"A few years ago my friend and I were staying with my parents in the Coromandel over the New Year period," writes Emma. "Cellphone coverage was non-existent, but we desperately wanted to check our NY text messages. My dad kindly offered to drive our phones (while he was getting coffees) to the next town as there was coverage there. This was dutifully done and he returned triumphantly - but with no messages on the phones! He couldn't understand that the message would stay on the phones, so he had diligently noted all the messages down in his notebook and proceeded to delete them!"
What gets schools all riled up
What did you get in big trouble for at school in NZ?
1. My friends got suspended for mooning from a school bus. They had "sexual misconduct" put on their school records.
2. A girl in my year wore a badge that said "f*** authority". When asked to remove it she simply pointed to the badge. Badass!
3. I was threatened with suspension for organising a 7th Form anti-'81 Tour protest.
4. I got suspended for owning up to having had a cigarette at 7th Form school camp, after a bunch of my friends got caught red-handed. Missed the final school ball and everything. Lesson learned. Never be honest.

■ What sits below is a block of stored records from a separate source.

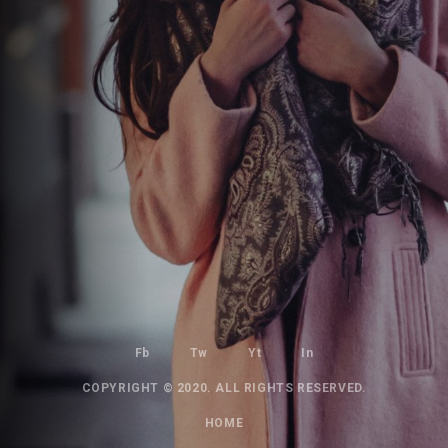
Fb
Tw
Yt
In
COPYRIGHT © 2020. ALL RIGHTS RESERVED.
HOME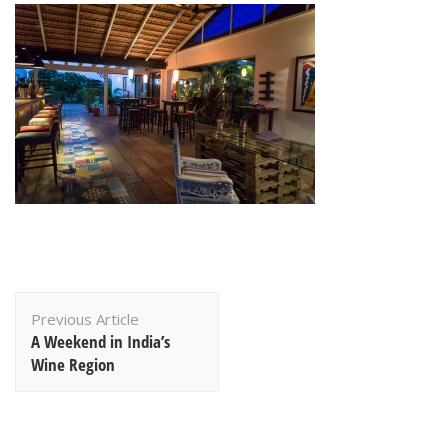
Post
Previous Article
Navigation
A Weekend in India’s
Wine Region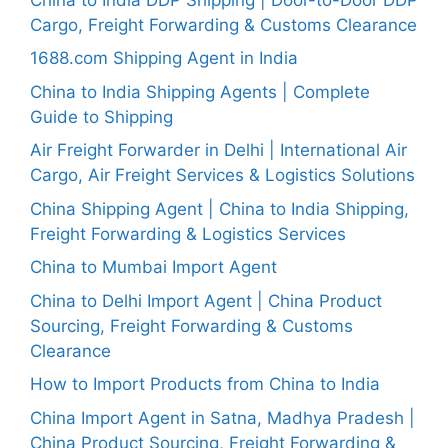
Cargo, Freight Forwarding & Customs Clearance
1688.com Shipping Agent in India
China to India Shipping Agents | Complete
Guide to Shipping
Air Freight Forwarder in Delhi | International Air
Cargo, Air Freight Services & Logistics Solutions
China Shipping Agent | China to India Shipping,
Freight Forwarding & Logistics Services
China to Mumbai Import Agent
China to Delhi Import Agent | China Product
Sourcing, Freight Forwarding & Customs
Clearance
How to Import Products from China to India
China Import Agent in Satna, Madhya Pradesh |
China Product Sourcing, Freight Forwarding &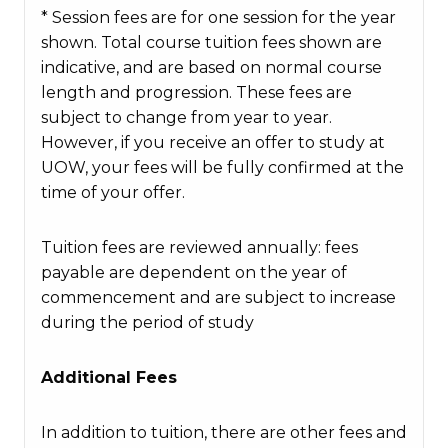
* Session fees are for one session for the year
shown. Total course tuition fees shown are
indicative, and are based on normal course
length and progression. These fees are
subject to change from year to year.
However, if you receive an offer to study at
UOW, your fees will be fully confirmed at the
time of your offer.
Tuition fees are reviewed annually: fees
payable are dependent on the year of
commencement and are subject to increase
during the period of study
Additional Fees
In addition to tuition, there are other fees and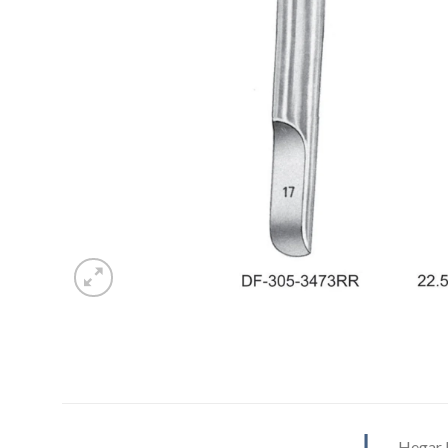
Hegar U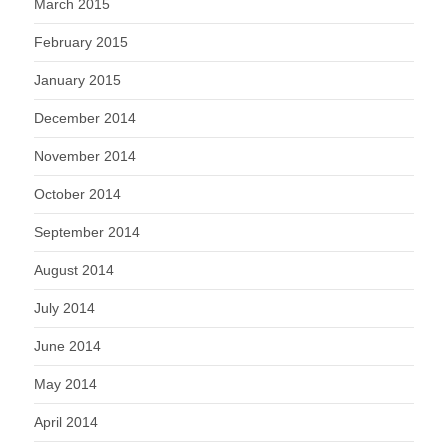
March 2015
February 2015
January 2015
December 2014
November 2014
October 2014
September 2014
August 2014
July 2014
June 2014
May 2014
April 2014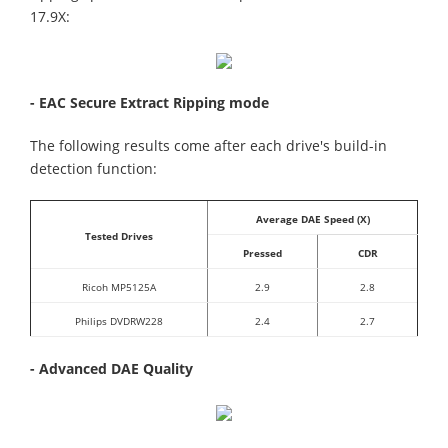
17.9X:
- EAC Secure Extract Ripping mode
The following results come after each drive's build-in
detection function:
Average DAE Speed (X)
Tested Drives
Pressed
CDR
Ricoh MP5125A
2.9
2.8
Philips DVDRW228
2.4
2.7
- Advanced DAE Quality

5. A mate was going to be dux, but even though we left him passed out at home after the ball, he biked into school the next day, went to Stats and puked out the second floor class window. Got suspended. No more dux.
6. I got threatened with expulsion by a deputy principal for selling Coke. Luckily, the principal thought it was entrepreneurial.

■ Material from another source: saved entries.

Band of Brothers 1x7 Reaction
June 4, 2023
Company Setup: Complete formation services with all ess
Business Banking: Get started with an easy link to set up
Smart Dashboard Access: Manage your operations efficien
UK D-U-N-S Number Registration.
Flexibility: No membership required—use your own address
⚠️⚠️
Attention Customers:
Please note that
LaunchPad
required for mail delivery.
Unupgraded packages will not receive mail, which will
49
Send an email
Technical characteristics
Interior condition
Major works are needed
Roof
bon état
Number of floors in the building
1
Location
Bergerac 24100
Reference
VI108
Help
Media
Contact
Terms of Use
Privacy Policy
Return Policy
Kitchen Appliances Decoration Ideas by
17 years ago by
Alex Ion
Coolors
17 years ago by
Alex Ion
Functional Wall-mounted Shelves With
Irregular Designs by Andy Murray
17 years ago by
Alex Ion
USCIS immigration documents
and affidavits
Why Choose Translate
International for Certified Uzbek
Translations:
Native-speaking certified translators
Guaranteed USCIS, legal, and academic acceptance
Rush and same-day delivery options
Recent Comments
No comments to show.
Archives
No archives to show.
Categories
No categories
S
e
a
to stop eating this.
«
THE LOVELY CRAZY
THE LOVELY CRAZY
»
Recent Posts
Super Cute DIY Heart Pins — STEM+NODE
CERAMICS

7. I got away with a warning from the dean for running a book on the 1990 Football World Cup. Tidy little earner.
8. I plastered then-PM Jim Bolger's campaign bus with 'Keep Left' stickers during a 1996 campaign stop.

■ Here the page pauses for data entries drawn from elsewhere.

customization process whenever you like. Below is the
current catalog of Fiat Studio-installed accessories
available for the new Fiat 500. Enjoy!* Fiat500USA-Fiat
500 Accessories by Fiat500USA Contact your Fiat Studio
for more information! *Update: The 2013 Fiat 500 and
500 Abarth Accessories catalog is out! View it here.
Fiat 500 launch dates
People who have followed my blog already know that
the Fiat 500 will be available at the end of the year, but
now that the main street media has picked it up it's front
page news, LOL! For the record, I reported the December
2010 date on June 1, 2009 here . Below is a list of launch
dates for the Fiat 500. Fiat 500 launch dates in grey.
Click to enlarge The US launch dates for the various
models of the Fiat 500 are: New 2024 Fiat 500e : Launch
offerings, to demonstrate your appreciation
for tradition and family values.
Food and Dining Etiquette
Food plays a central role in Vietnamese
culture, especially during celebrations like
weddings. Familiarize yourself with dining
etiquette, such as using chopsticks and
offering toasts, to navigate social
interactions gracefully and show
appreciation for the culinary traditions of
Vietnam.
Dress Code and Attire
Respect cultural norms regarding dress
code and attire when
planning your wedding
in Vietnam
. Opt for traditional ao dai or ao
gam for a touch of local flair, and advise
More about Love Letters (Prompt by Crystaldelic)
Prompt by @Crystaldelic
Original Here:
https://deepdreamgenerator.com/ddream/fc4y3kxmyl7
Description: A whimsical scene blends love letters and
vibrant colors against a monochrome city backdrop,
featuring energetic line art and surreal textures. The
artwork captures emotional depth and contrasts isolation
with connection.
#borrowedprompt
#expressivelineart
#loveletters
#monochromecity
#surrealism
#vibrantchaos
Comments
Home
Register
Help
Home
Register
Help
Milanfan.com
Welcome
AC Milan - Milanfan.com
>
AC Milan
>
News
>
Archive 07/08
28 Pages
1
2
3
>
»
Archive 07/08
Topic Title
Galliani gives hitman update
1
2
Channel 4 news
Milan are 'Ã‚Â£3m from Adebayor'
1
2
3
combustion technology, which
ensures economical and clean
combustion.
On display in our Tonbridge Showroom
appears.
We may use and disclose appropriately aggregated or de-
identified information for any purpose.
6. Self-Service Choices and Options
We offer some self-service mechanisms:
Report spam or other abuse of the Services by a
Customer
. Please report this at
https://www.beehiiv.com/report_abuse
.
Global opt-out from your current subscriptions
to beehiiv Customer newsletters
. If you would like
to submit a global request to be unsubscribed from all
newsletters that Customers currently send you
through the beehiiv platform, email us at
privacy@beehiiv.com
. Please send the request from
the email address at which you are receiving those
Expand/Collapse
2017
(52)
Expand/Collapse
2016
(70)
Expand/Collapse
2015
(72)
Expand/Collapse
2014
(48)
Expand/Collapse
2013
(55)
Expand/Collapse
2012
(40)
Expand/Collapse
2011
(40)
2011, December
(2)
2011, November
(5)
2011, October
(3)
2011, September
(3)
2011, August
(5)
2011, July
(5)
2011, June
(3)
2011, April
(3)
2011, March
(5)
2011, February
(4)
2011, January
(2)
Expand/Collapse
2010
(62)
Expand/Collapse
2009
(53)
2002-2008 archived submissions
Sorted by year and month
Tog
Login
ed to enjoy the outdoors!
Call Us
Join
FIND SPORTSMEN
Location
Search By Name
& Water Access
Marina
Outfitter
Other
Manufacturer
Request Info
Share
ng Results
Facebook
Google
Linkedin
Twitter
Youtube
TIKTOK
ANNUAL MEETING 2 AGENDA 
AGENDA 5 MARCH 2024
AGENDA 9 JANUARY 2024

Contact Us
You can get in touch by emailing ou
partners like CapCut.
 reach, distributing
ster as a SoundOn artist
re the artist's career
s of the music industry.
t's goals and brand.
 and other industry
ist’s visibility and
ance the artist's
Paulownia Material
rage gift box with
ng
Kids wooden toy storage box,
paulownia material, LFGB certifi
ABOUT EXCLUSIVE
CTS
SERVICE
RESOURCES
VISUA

My 5-year-old came home and told me he had done gymnastics for the very first time. I asked him what he did and he said he walked along "a big stick" that had a "giant pillow underneath it", in case you fell off and that some girls had "jumped on a spring and flown over a piano".
Beer served with guilt on the side
Guilt-free beer in the US is about to be ruined by a nutrition information panel. Consumers know each swig is a carb grenade, but now they are going to have to read about it. Although the Beer Institute's new nutrition labelling guidelines are voluntary, according to Motherboard, "the six largest brewers in the country, which collectively produce more than 81 per cent of beer sold in America, have all agreed to the new label standards."